Dass im Gegenzug auch die Choristen zu tanzen haben, unbehagt dem Konzertgänger ebenfalls; seine Frau entgegnet aber, das sei völlig in Ordnung, und bekanntlich gilt ja § 1) die Frau hat immer Recht und § 2) falls mal nicht, siehe § 1. Einig wird man sich aber über das hohe Gesangsniveau des Vocalconsort Berlin. Der Chor spielt ja bei Purcell, untypisch für „Barockopern“, eine tragende Rolle. Wie präzise der Consort Sinn und Silben durchbuchstabiert, ist überdies noch sehr schön anzuhören. Wenn die Consortisten solistisch singen, muss man manchmal gewisse Abstriche machen.
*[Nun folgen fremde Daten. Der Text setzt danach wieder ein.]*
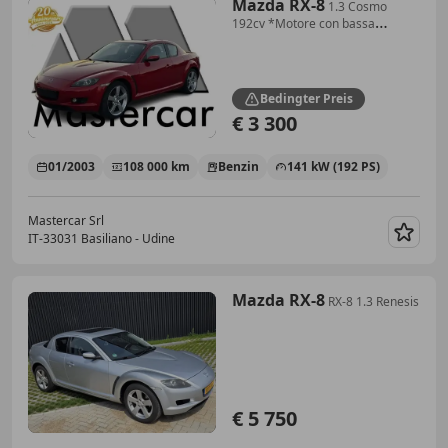
Mazda RX-8
1.3 Cosmo
192cv *Motore con bassa
compressione*
Bedingter Preis
€ 3 300
01/2003
108 000 km
Benzin
141 kW (192 PS)
Mastercar Srl
IT-33031 Basiliano - Udine
Merk
Mazda RX-8
RX-8 1.3 Renesis
€ 5 750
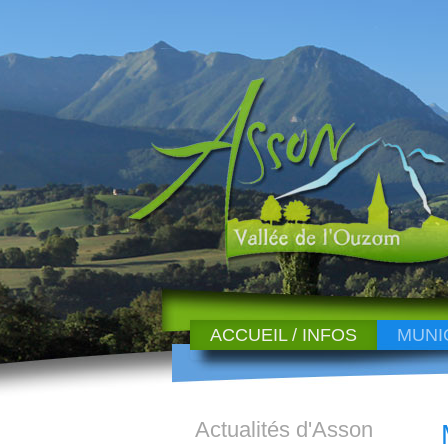
ACCUEIL / INFOS
MUNI
Actualités d'Asson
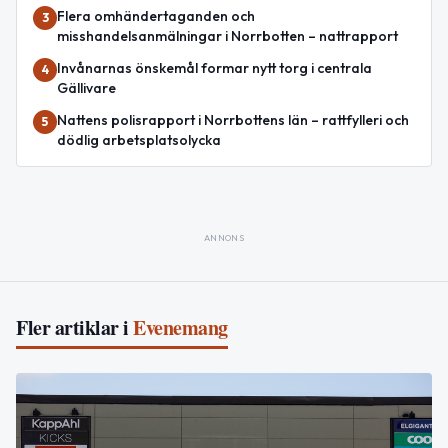
Flera omhändertaganden och
3
misshandelsanmälningar i Norrbotten – nattrapport
Invånarnas önskemål formar nytt torg i centrala
4
Gällivare
Nattens polisrapport i Norrbottens län – rattfylleri och
5
dödlig arbetsplatsolycka
ANNONS
Fler artiklar i
Evenemang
Was indes die Hauptrollen angeht, wirken in technischer Hinsicht – der Standard ist hoch heutzutage – die Sänger tadellos. Das Herz des Hörers aber (ob nun schreckend oder barmend) erreichen sie in unterschiedlichem Maß. Das mag beim Bariton Nikolay Borchev auch an der nun mal nicht überprofilierten Rolle des Aeneas liegen, deren Leid und Zerrissenheit sich tatsächlich eher in den tänzerischen Spiegelungen durch Virgis Puodziunas zeigt. Die böse Hexe und Dido-Hasserin von einem Bassbariton singen zu lassen, ist eine attraktive Idee, allerdings wirkt die Stimme von Yannis François an diesem Abend doch zu flach, als dass dämonisches Flair aufkäme.
Mehr Freude machen die Frauen. Der Dido von Marie-Claude Chappuis mag im Remember me des berühmten Schluss-Lamentos die letzte Weltflucht fehlen; andererseits mag eben das Absicht sein, um Dido bis in die Katastrophe als selbstbestimmte Frau zu zeigen. Denn Chappuis‘ Sopran lässt den grief von Anfang an leidenschaftlich und selbstbewusst glühen. Besonderes Glück bereitet die junge Mezzosopranistin mit dem wunderbaren Namen Aphrodite Patoulidou als Didos Vertraute Belinda, eine volle, überaus warme Stimme, souverän geführt.
Ach, und diese instrumentalen Stimmen der Akademie für Alte Musik! Dieses Orchester stemmt es derzeit, am selben Abend beim Schleswig Holstein-Musikfestival aufzutreten und an der Lindenoper – mit einigen Aushilfen wohl, den Konzertmeister Yves Ytier kennt man sonst hier nicht. Wenn der solistische Geiger im zweiten Akt innig spielend die Bühne betritt, vergisst man angesichts dieses so sinnlichen wie genauen Klangs sofort das akustisch kaum verständliche Geplapper der Tänzer in der zuvor erlebten zähen Spielszene. Das von Christopher Moulds geleitete Ensemble beglückt von den schlagartigen Wechseln zwischen Bangen und Hoffnung zu Beginn über das heftige Gewitterdonnern des zweiten Aktes bis zum letzten, todtraurigen Fade-away der Streicher.
Dido & Aeneas gibts nochmal am 1. September und dann viermal bei den Barocktagen der Staatsoper im November.
Diese Sasha-Waltz-Inszenierung hat mich immer sehr bewegt. Ich meide sie inzwischen, weil ich fürchte, sie ginge nicht mehr derart unter die Haut.